▶ _What to work on_:
Give every line of text from all the rows as a numbered list, skipping any blank lines. Leave the pictures out of your answer.

(Saved data rows)
****************************************
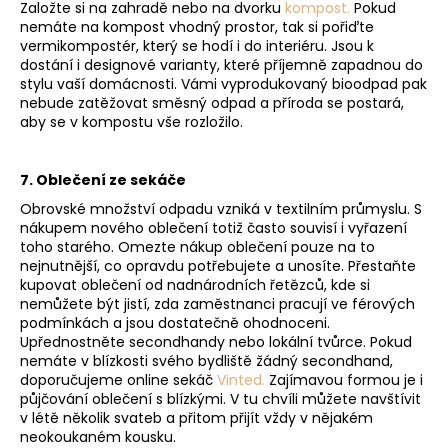
Založte si na zahradě nebo na dvorku
kompost
.
Pokud
nemáte na kompost vhodný prostor, tak si pořiďte
vermikompostér, který se hodí i do interiéru. Jsou k
dostání i designové varianty, které příjemně zapadnou do
stylu vaší domácnosti. Vámi vyprodukovaný bioodpad pak
nebude zatěžovat směsný odpad a příroda se postará,
aby se v kompostu vše rozložilo.
7. Oblečení ze sekáče
Obrovské množství odpadu vzniká v textilním průmyslu. S
nákupem nového oblečení totiž často souvisí i vyřazení
toho starého. Omezte nákup oblečení pouze na to
nejnutnější, co opravdu potřebujete a unosíte. Přestaňte
kupovat oblečení od nadnárodních řetězců, kde si
nemůžete být jistí, zda zaměstnanci pracují ve férových
podmínkách a jsou dostatečně ohodnoceni.
Upřednostněte secondhandy nebo lokální tvůrce. Pokud
nemáte v blízkosti svého bydliště žádný secondhand,
doporučujeme online sekáč
Vinted
.
Zajímavou formou je i
půjčování oblečení s blízkými. V tu chvíli můžete navštívit
v létě několik svateb a přitom přijít vždy v nějakém
neokoukaném kousku.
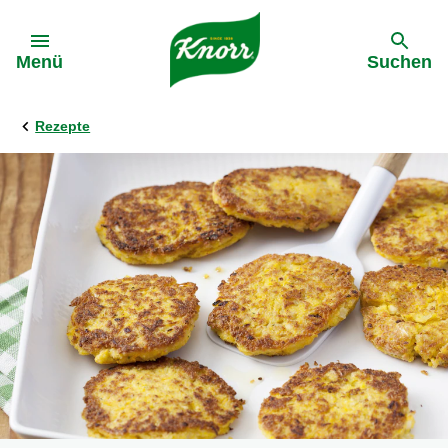
Gehe zu:
Menü
Suchen
Rezepte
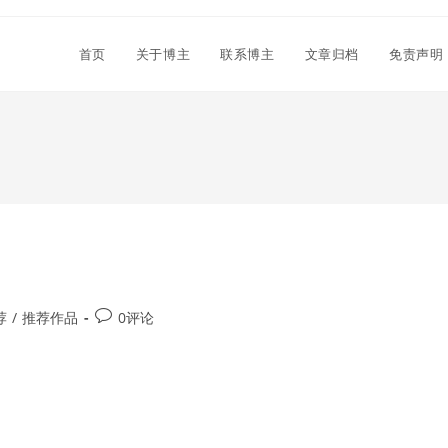
首页
关于博主
联系博主
文章归档
免责声明
Post
荐
/
推荐作品
0评论
comments:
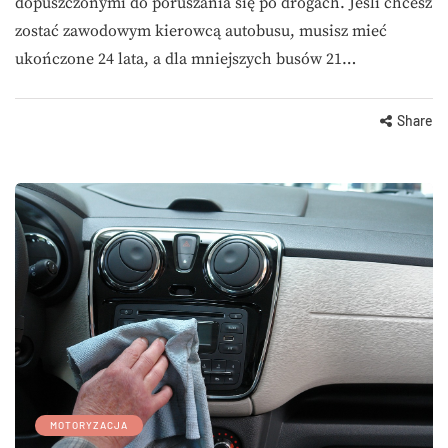
dopuszczonymi do poruszania się po drogach. Jeśli chcesz
zostać zawodowym kierowcą autobusu, musisz mieć
ukończone 24 lata, a dla mniejszych busów 21…
Share
MOTORYZACJA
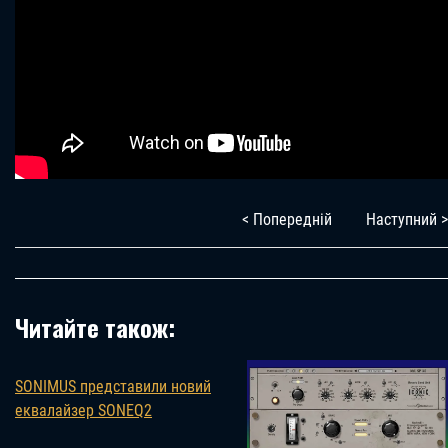
< Попередній
Наступний >
Читайте також:
SONIMUS представили новий
еквалайзер SONEQ2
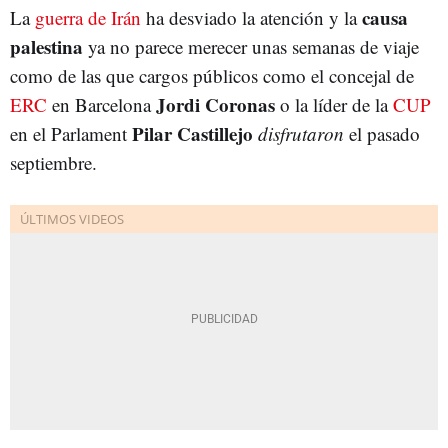
causa
La
guerra de Irán
ha desviado la atención y la
palestina
ya no parece merecer unas semanas de viaje
como de las que cargos públicos como el concejal de
Jordi Coronas
ERC
en Barcelona
o la líder de la
CUP
Pilar Castillejo
en el Parlament
disfrutaron
el pasado
septiembre.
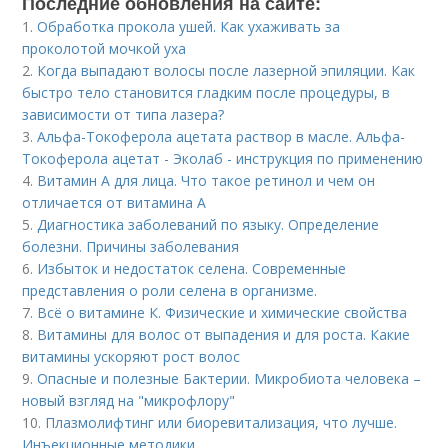
Последние обновления на сайте:
1.
Обработка прокола ушей. Как ухаживать за
проколотой мочкой уха
2.
Когда выпадают волосы после лазерной эпиляции. Как
быстро тело становится гладким после процедуры, в
зависимости от типа лазера?
3.
Альфа-Токоферола ацетата раствор в масле. Альфа-
Токоферола ацетат - Эколаб - инструкция по применению
4.
Витамин A для лица. Что такое ретинол и чем он
отличается от витамина А
5.
Диагностика заболеваний по языку. Определение
болезни. Причины заболевания
6.
Избыток и недостаток селена. Современные
представления о роли селена в организме.
7.
Всё о витамине К. Физические и химические свойства
8.
Витамины для волос от выпадения и для роста. Какие
витамины ускоряют рост волос
9.
Опасные и полезные Бактерии. Микробиота человека –
новый взгляд на "микрофлору"
10.
Плазмолифтинг или биоревитализация, что лучше.
Инъекционные методики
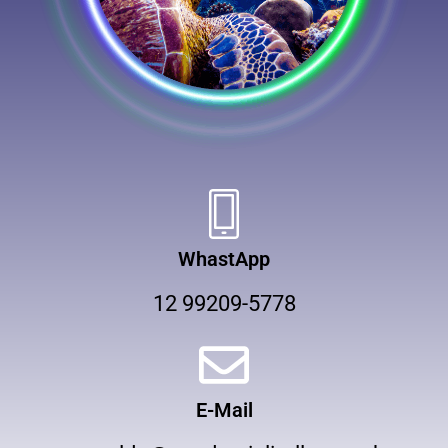
WhastApp
12 99209-5778
E-Mail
****************************************
▶ _Task solution_:
1. Založte si na zahradě nebo na dvorku
2. kompost
3. .
4. Pokud
5. nemáte na kompost vhodný prostor, tak si pořiďte
6. vermikompostér, který se hodí i do interiéru. Jsou k
7. dostání i designové varianty, které příjemně zapadnou do
8. stylu vaší domácnosti. Vámi vyprodukovaný bioodpad pak
9. nebude zatěžovat směsný odpad a příroda se postará,
10. aby se v kompostu vše rozložilo.
11. 7. Oblečení ze sekáče
12. Obrovské množství odpadu vzniká v textilním průmyslu. S
13. nákupem nového oblečení totiž často souvisí i vyřazení
14. toho starého. Omezte nákup oblečení pouze na to
15. nejnutnější, co opravdu potřebujete a unosíte. Přestaňte
16. kupovat oblečení od nadnárodních řetězců, kde si
17. nemůžete být jistí, zda zaměstnanci pracují ve férových
18. podmínkách a jsou dostatečně ohodnoceni.
19. Upřednostněte secondhandy nebo lokální tvůrce. Pokud
20. nemáte v blízkosti svého bydliště žádný secondhand,
21. doporučujeme online sekáč
22. Vinted
23. .
24. Zajímavou formou je i
25. půjčování oblečení s blízkými. V tu chvíli můžete navštívit
26. v létě několik svateb a přitom přijít vždy v nějakém
27. neokoukaném kousku.
28. Gehe zu:
29. Menü
30. Suchen
31. Rezepte
32. 首页
33. 关于博主
34. 联系博主
35. 文章归档
36. 免责声明
37. Post
38. 荐
39. /
40. 推荐作品
41. 0评论
42. comments:
43. dopuszczonymi do poruszania się po drogach. Jeśli chcesz
44. zostać zawodowym kierowcą autobusu, musisz mieć
45. ukończone 24 lata, a dla mniejszych busów 21…
46. Share
47. MOTORYZACJA
48. < Попередній
49. Наступний >
50. Читайте також:
51. SONIMUS представили новий
52. еквалайзер SONEQ2
53. causa
54. La
55. guerra de Irán
56. ha desviado la atención y la
57. palestina
58. ya no parece merecer unas semanas de viaje
59. como de las que cargos públicos como el concejal de
60. Jordi Coronas
61. ERC
62. en Barcelona
63. o la líder de la
64. CUP
65. Pilar Castillejo
66. en el Parlament
67. disfrutaron
68. el pasado
69. septiembre.
70. Последние обновления на сайте:
71. 1.
72. Обработка прокола ушей. Как ухаживать за
73. проколотой мочкой уха
74. 2.
75. Когда выпадают волосы после лазерной эпиляции. Как
76. быстро тело становится гладким после процедуры, в
77. зависимости от типа лазера?
78. 3.
79. Альфа-Токоферола ацетата раствор в масле. Альфа-
80. Токоферола ацетат - Эколаб - инструкция по применению
81. 4.
82. Витамин A для лица. Что такое ретинол и чем он
83. отличается от витамина А
84. 5.
85. Диагностика заболеваний по языку. Определение
86. болезни. Причины заболевания
87. 6.
88. Избыток и недостаток селена. Современные
89. представления о роли селена в организме.
90. 7.
91. Всё о витамине К. Физические и химические свойства
92. 8.
93. Витамины для волос от выпадения и для роста. Какие
94. витамины ускоряют рост волос
95. 9.
96. Опасные и полезные Бактерии. Микробиота человека –
97. новый взгляд на "микрофлору"
98. 10.
99. Плазмолифтинг или биоревитализация, что лучше.
100. Инъекционные методики
101. WhastApp
102. 12 99209-5778
103. E-Mail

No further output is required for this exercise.